DIRECTIONS FOR THIS TASK.
Please set down everything from "H. Availability of" down to "3(a)(9) of the Securities Act." in the securities law text below, word for word.

--- start PROVIDED TEXT ---

G. Supplemental Indentures; Securities Act and Trust Indenture Act. In connection with Weatherford Bermuda's guarantee of the Weatherford Delaware Debt Securities (as defined below), the execution of supplemental indentures and guarantee agreements by Weatherford Bermuda pursuant to its guarantee will not involve any "offer," "offer to sell," "offer for sale" or "sale" within the meanings of such terms as used in Section 2(3) of the Securities Act that would require registration thereof under the Securities Act or qualification of the supplemental indentures or guarantee agreements under the Trust Indenture Act.

H. Availability of Section 3(a)(9) Exemption. Weatherford Bermuda Common Shares issuable upon conversion or redemption of the Convertible Debentures (as defined below) after consummation of the Merger may be issued without registration under the Securities Act pursuant to the exemption provided by Section 3(a)(9) of the Securities Act.

I. Section 4(3) Prospectus Delivery Requirement. With respect to the Weatherford Bermuda Common Shares issued in connection with the Reorganization, Weatherford Bermuda need not comply with the prospectus delivery requirements of Section 4(3) of the Securities Act.

We note that the Division has granted relief similar to that requested by this letter in several holding company formations and reincorporation transactions, consummated both with and without shareholder approval. See generally, Nabors Industries, Inc. and Nabors Industries Ltd. (available April 29, 2002); Reliant Energy, Incorporated (available December 21, 2001); NUI Corporation (available December 22, 2000); T. Rowe Price Associates, Inc. (available April 28, 2000); IPC Information Systems, Inc. (available May 20, 1999); Central Maine Power Company (available October 28, 1998); Startec Global Communications Corporation (available July 1, 1998); El Paso Natural Gas Company (available May 21, 1998); Payless ShoeSource, Inc. (available April 20, 1998); Idaho Power Company (available March 16, 1998); Consolidated Edison Company of New York, Inc. (available October 31, 1997); Rouge Steel, Inc. (available April 22, 1997); Boston Edison Company (available February 24, 1997); Halliburton Company (available December 11, 1996); and Toys "R" Us, Inc. (available December 1, 1995).

--- end PROVIDED TEXT ---
--- start PROVIDED INFORMATION ---

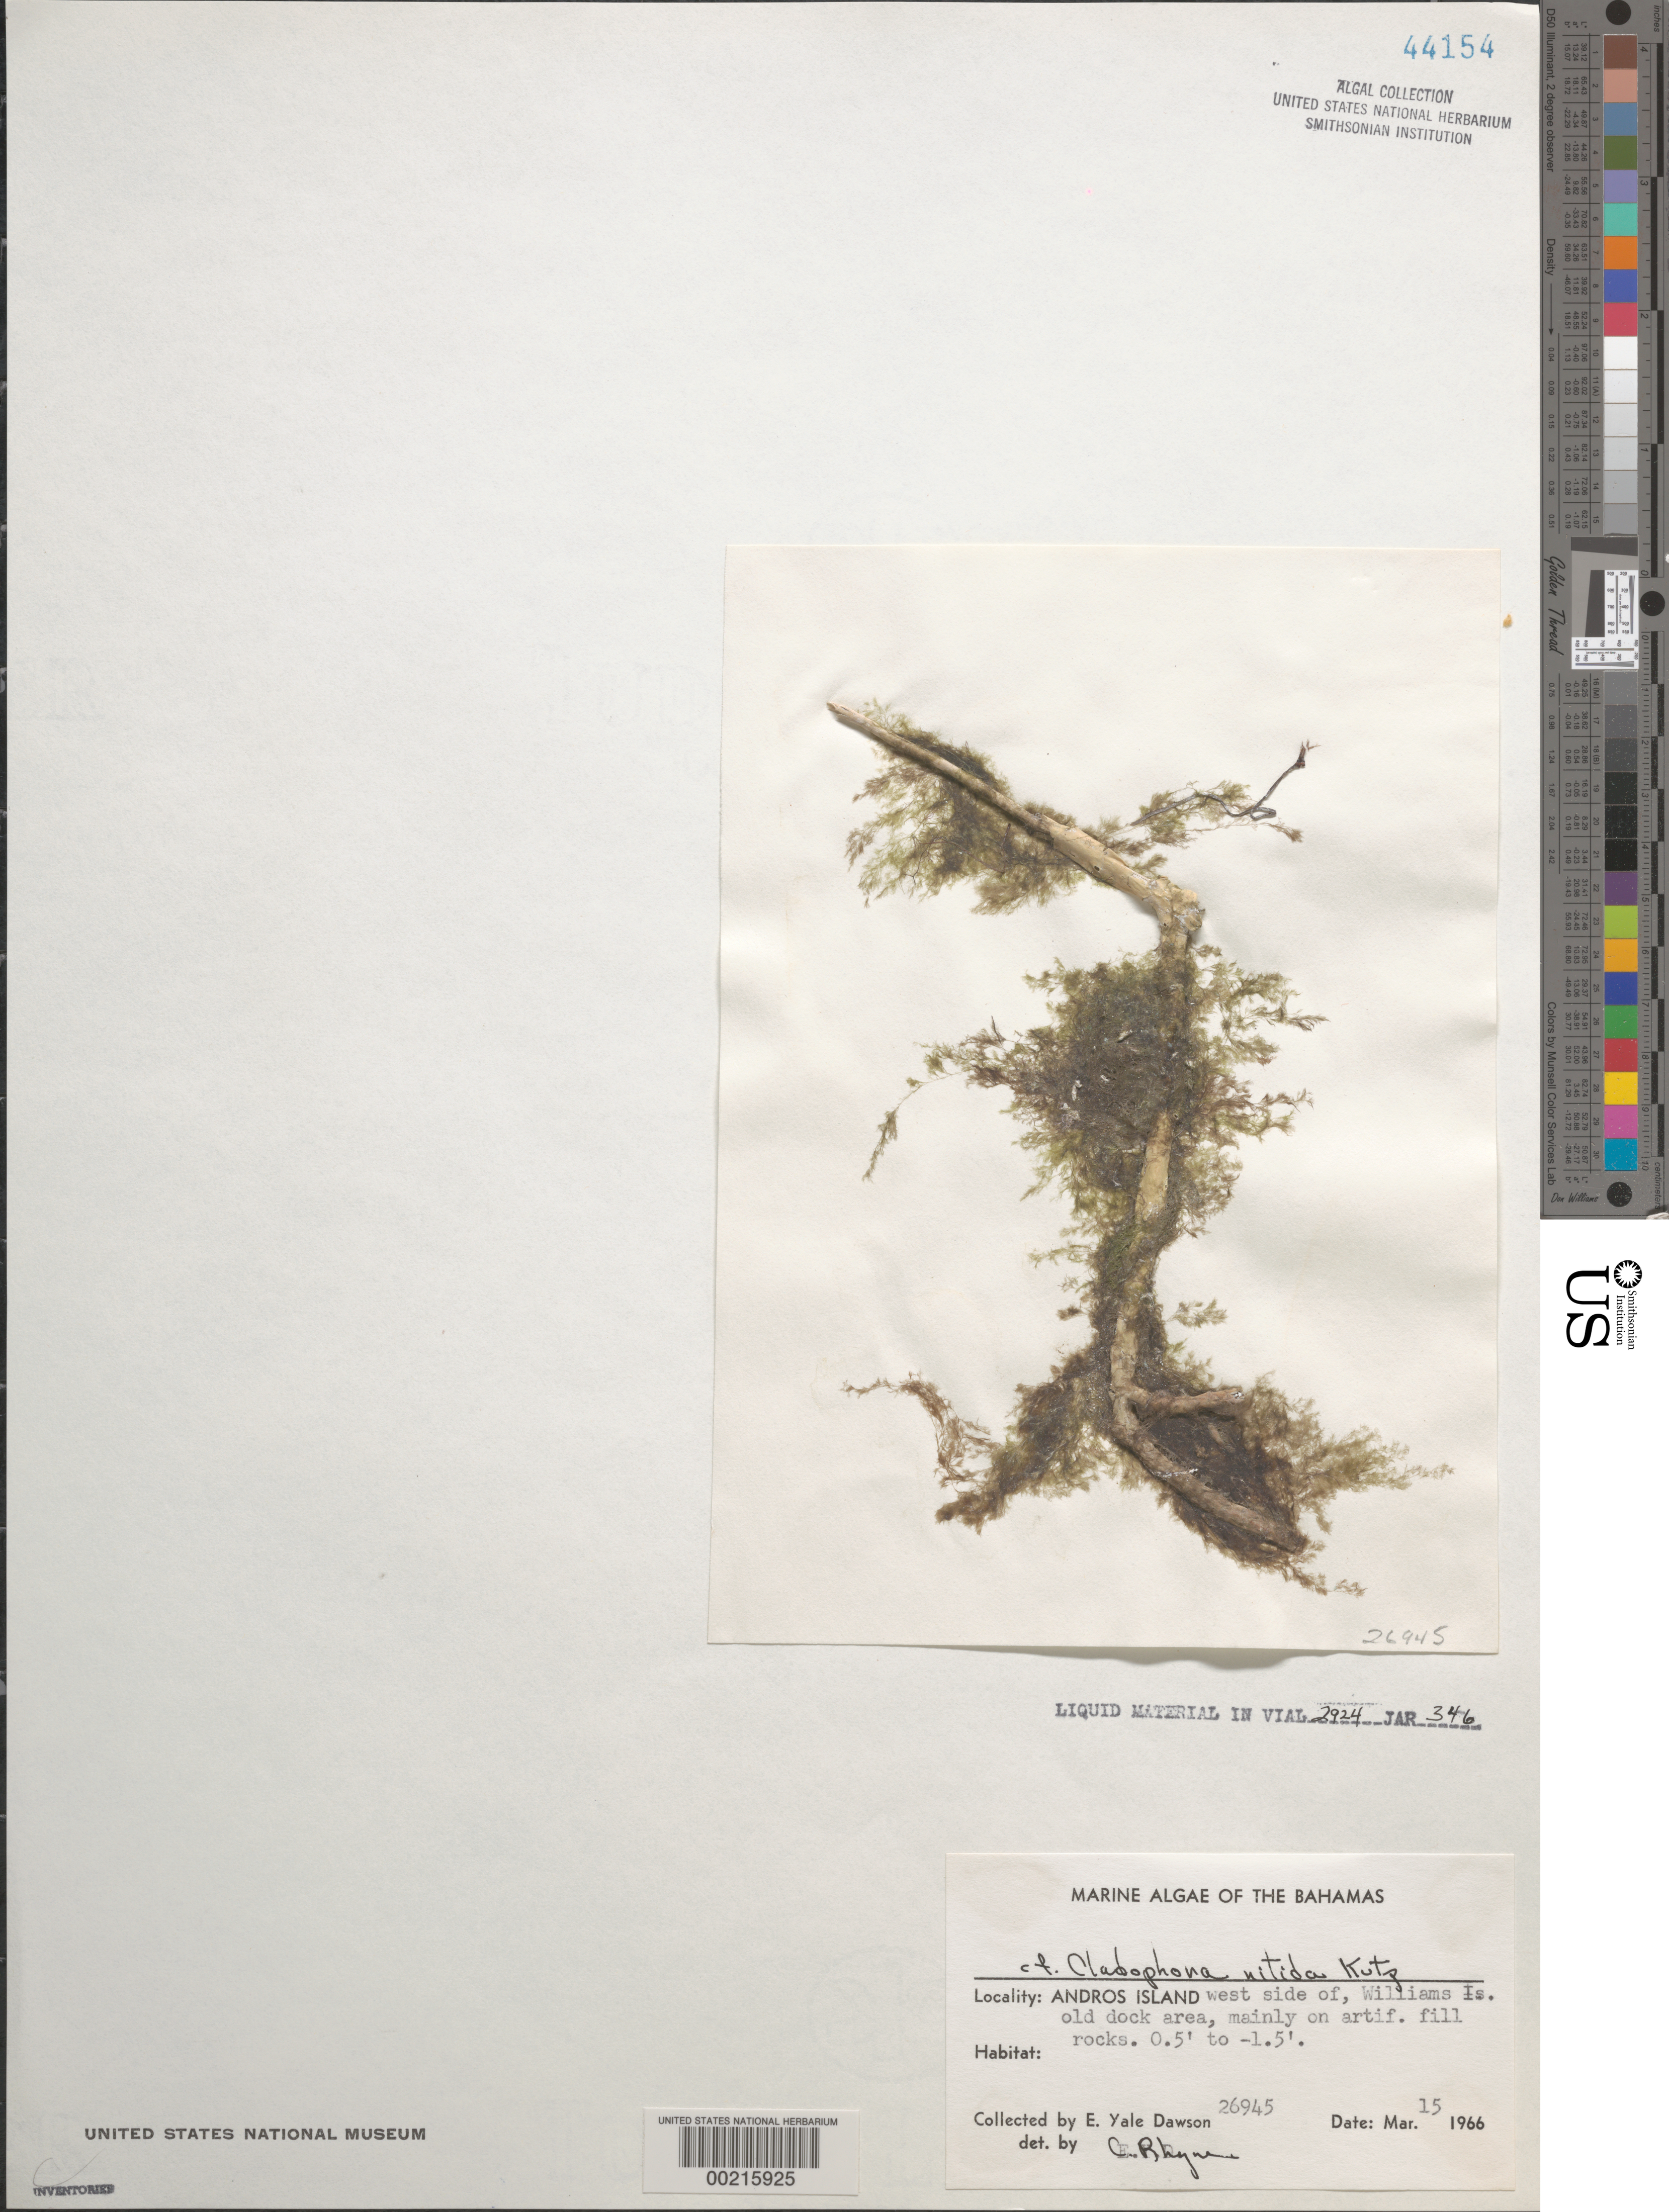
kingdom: Plantae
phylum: Chlorophyta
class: Ulvophyceae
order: Cladophorales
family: Cladophoraceae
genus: Cladophora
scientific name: Cladophora sericea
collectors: E. Y. Dawson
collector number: EYD 26945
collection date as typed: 15 Mar 1966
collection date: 1966-03-15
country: Bahamas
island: Andros Island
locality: West side of Andros Island, Williams Island old dock area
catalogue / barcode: US 44154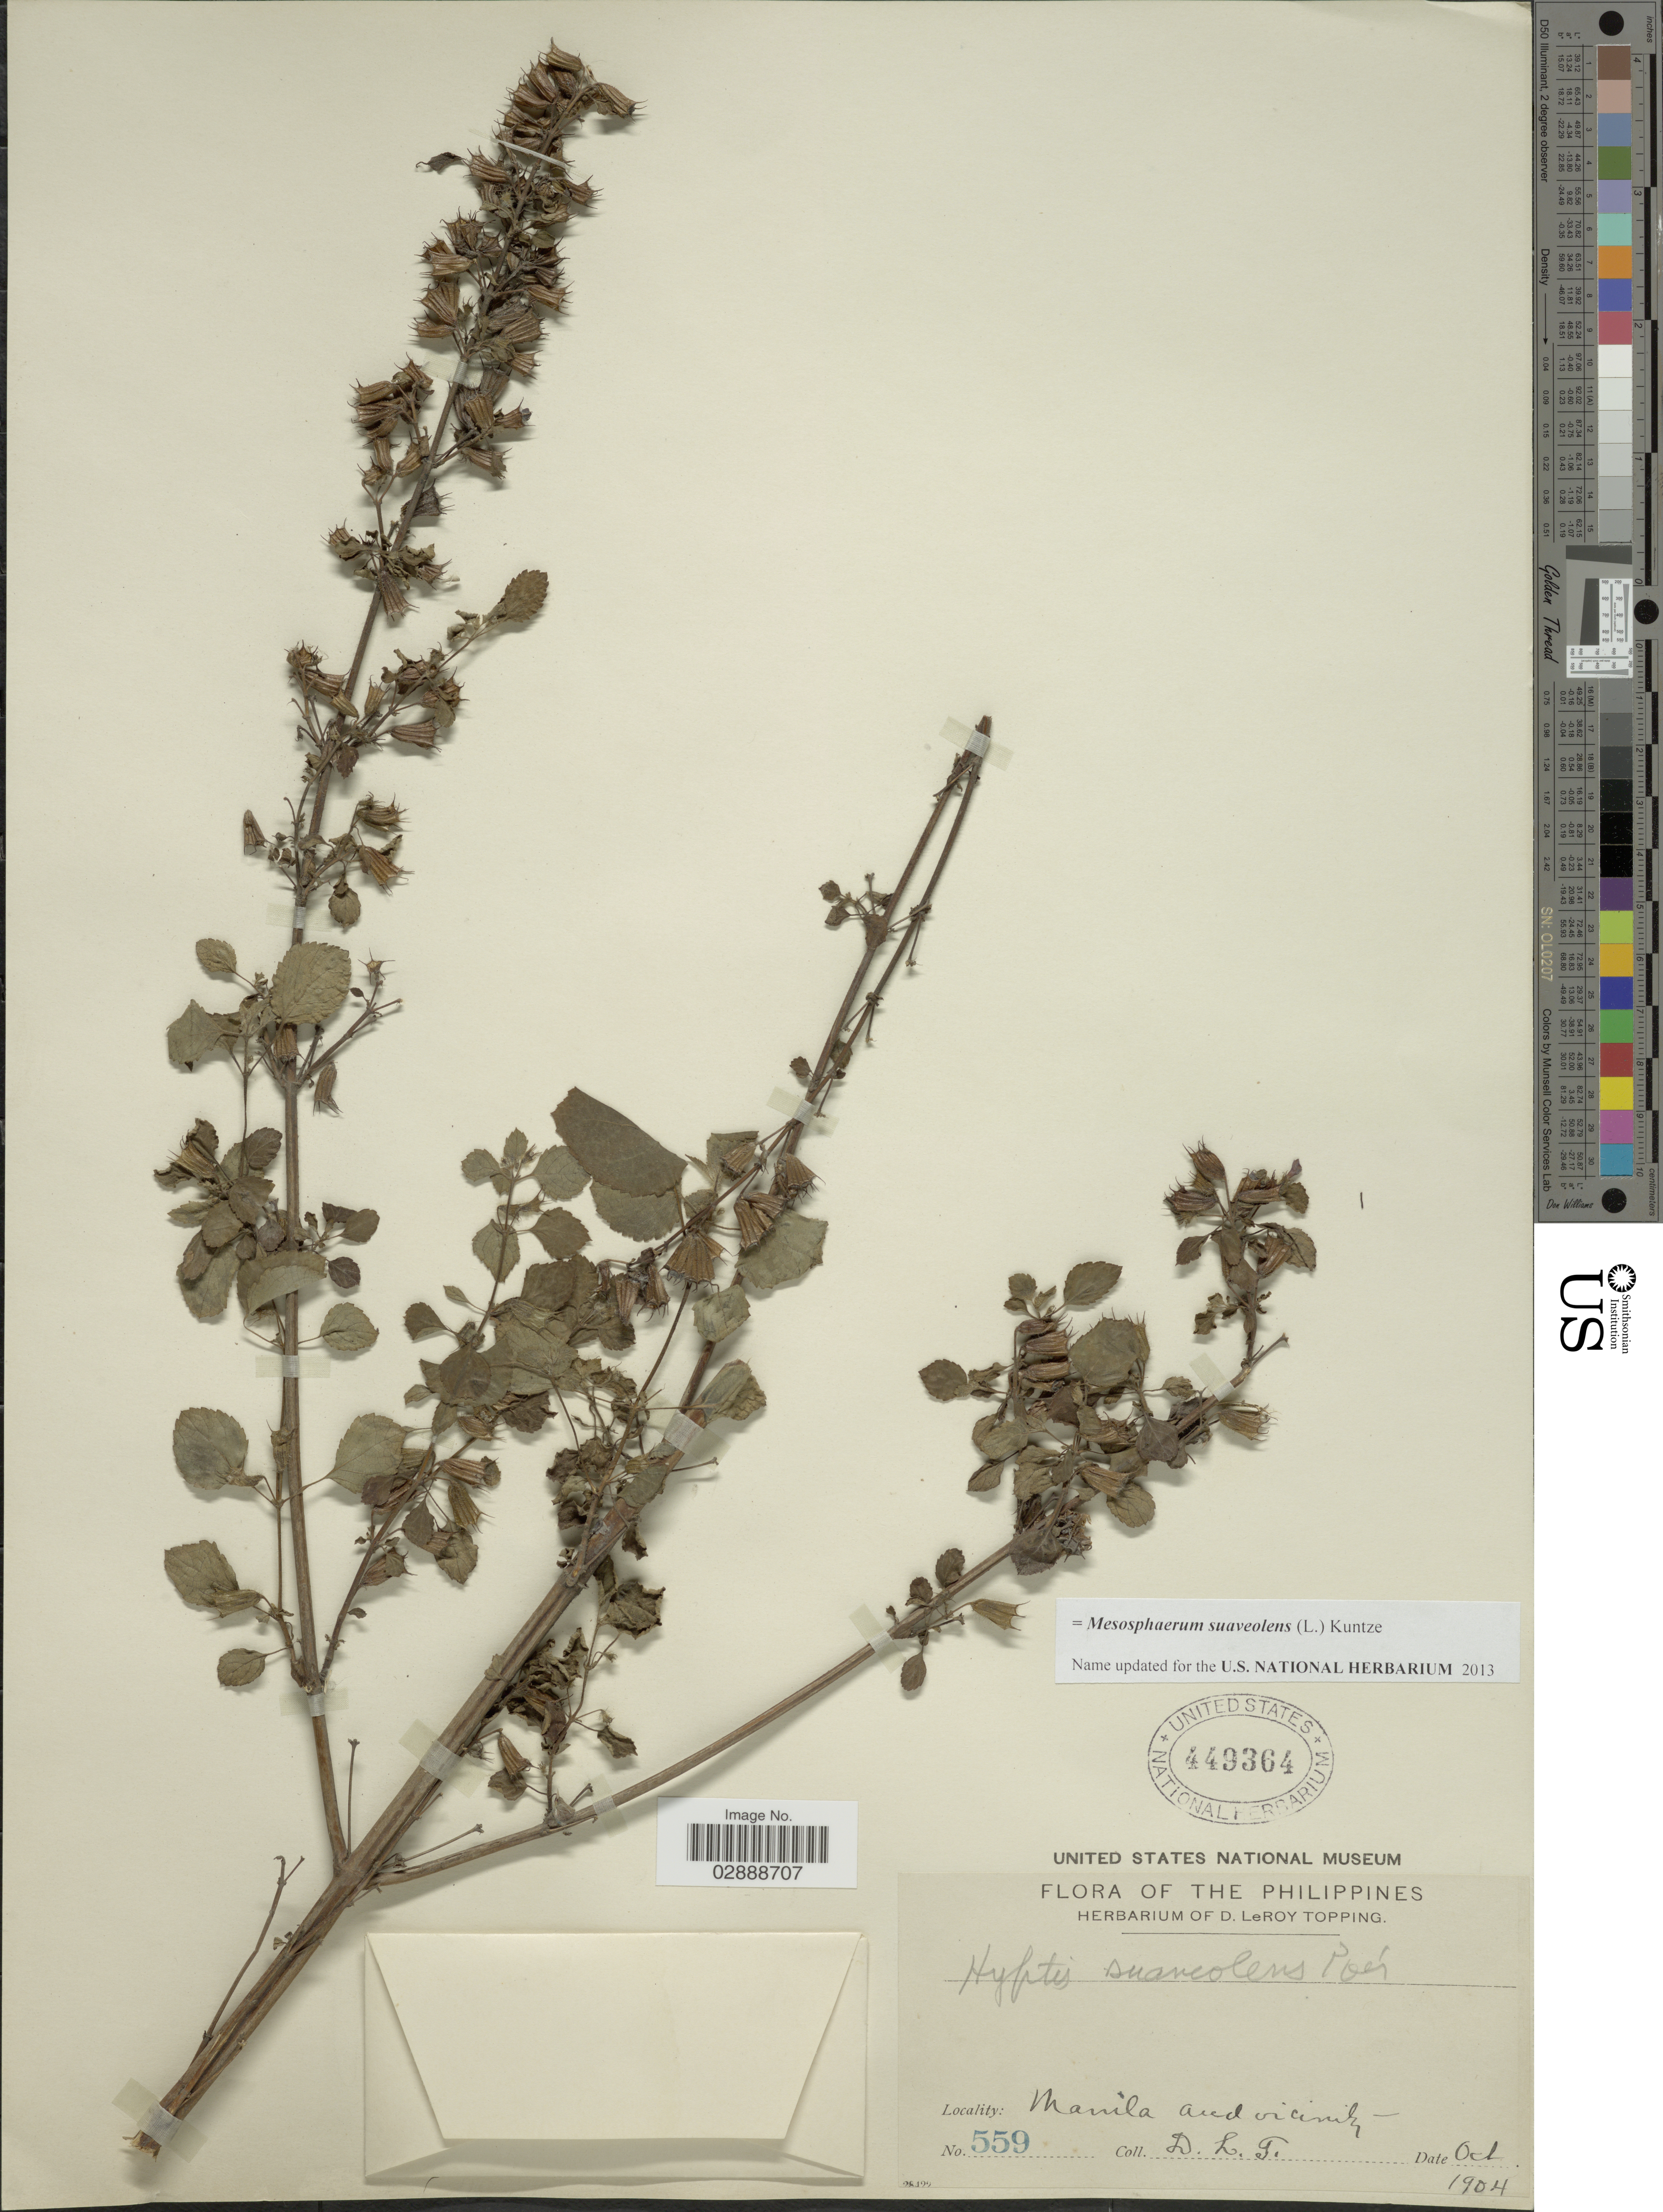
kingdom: Plantae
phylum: Tracheophyta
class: Magnoliopsida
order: Lamiales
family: Lamiaceae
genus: Mesosphaerum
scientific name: Mesosphaerum suaveolens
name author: (L.) Kuntze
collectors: D. L. Topping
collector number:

--- end PROVIDED INFORMATION ---

TASK RESULT.
H. Availability of Section 3(a)(9) Exemption. Weatherford Bermuda Common Shares issuable upon conversion or redemption of the Convertible Debentures (as defined below) after consummation of the Merger may be issued without registration under the Securities Act pursuant to the exemption provided by Section 3(a)(9) of the Securities Act.